Co-Founders of Hungry Eyes speak on the lack of film financing for BIPOC Filmmakers in Canada

Telefilm Canada, the country’s top film financier, has vowed to fix a two-tiered industry where privileged producers receive generous and automatic funding long kept out of reach of Canadian filmmakers from BIPOC communities.

“We’re being very mindful to not leave any voices behind and to support this impactful industry for today and for the future with, yes, an eye to equity and dismantling what would have been previously barriers to access,” Telefilm executive director Christa Dickenson tells The Hollywood Reporter.

Each year, Telefilm pours around $100 million into homegrown movie development, production and marketing on behalf of the federal government.

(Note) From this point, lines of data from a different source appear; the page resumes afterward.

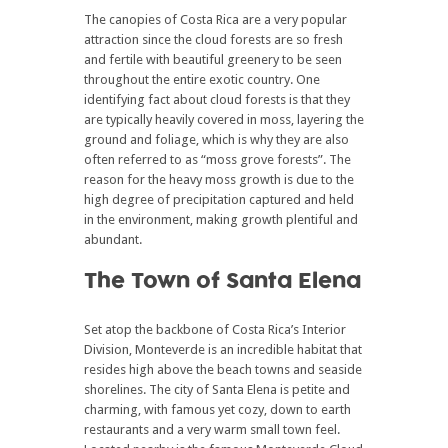
The canopies of Costa Rica are a very popular
attraction since the cloud forests are so fresh
and fertile with beautiful greenery to be seen
throughout the entire exotic country. One
identifying fact about cloud forests is that they
are typically heavily covered in moss, layering the
ground and foliage, which is why they are also
often referred to as “moss grove forests”. The
reason for the heavy moss growth is due to the
high degree of precipitation captured and held
in the environment, making growth plentiful and
abundant.
The Town of Santa Elena
Set atop the backbone of Costa Rica’s Interior
Division, Monteverde is an incredible habitat that
resides high above the beach towns and seaside
shorelines. The city of Santa Elena is petite and
charming, with famous yet cozy, down to earth
restaurants and a very warm small town feel.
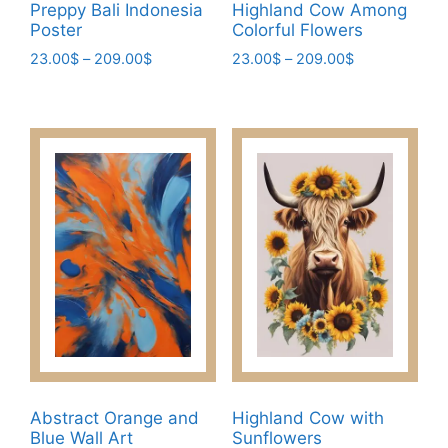
page
Preppy Bali Indonesia
Highland Cow Among
Poster
Colorful Flowers
Price
Price
23.00
$
–
209.00
$
23.00
$
–
209.00
$
range:
range:
This
This
23.00$
23.00$
product
product
through
through
has
has
209.00$
209.00$
multiple
multiple
variants.
variants.
The
The
options
options
may
may
be
be
chosen
chosen
on
on
the
the
product
product
page
page
Abstract Orange and
Highland Cow with
Blue Wall Art
Sunflowers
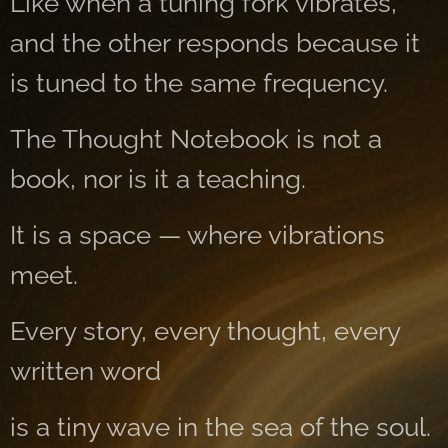
Like when a tuning fork vibrates,
and the other responds because it
is tuned to the same frequency.
The Thought Notebook is not a
book, nor is it a teaching.
It is a space — where vibrations
meet.
Every story, every thought, every
written word
is a tiny wave in the sea of ​​the soul.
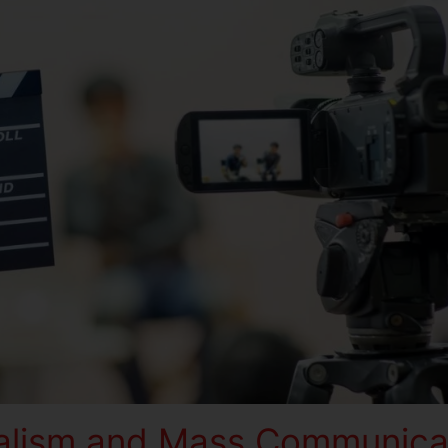
alism and Mass Communica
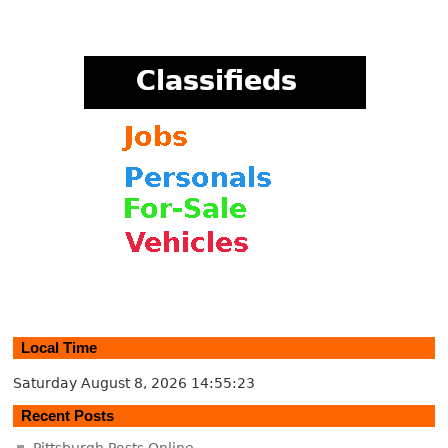
Local Time
Saturday August 8, 2026
14:55:24
Recent Posts
Pittsburgh Posts Online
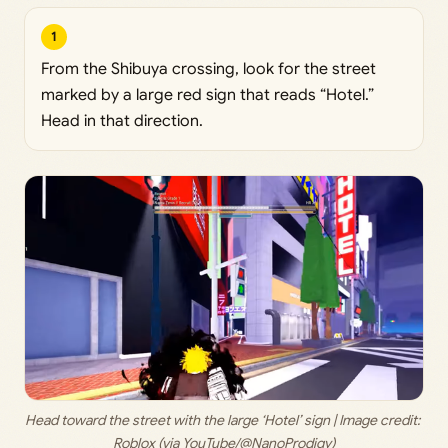
1
From the Shibuya crossing, look for the street
marked by a large red sign that reads “Hotel.”
Head in that direction.
Head toward the street with the large ‘Hotel’ sign | Image credit: 
Roblox (via YouTube/@NanoProdigy)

But Jennifer Holness, a screenwriter and producer with Hungry Eyes Films & Television, counters that maintaining a caste system led by privileged producers with guaranteed funding is at odds with Telefilm’s goal to support new film voices and producers at the bottom of the ladder for greater diversity and inclusion.

“Something has changed. The system has been designed to benefit them [Fast Track]. And if the system changes, we can be more equitable and tell better stories,” says Holness, who is also co-chair of the Canadian Independent Screen Fund for underrepresented content creators.”

Sudz Sutherland, director of the Canadian movies Love, Sex & Eating the Bones and the Tatyana Ali and C.C.H. Pounder-starrer Home Again, is typical of BIPOC filmmakers in having to helm U.S. series like Batwoman and The Flash shot north of the border or keep day jobs elsewhere in the industry to bide their time before getting back into the film director’s chair. “Put me in, coach. Take me off the bench and put me in, because I’ve been on the bench for a long time. And we’ve got a lot of talent on the bench that want to get into the game,” Sutherland says.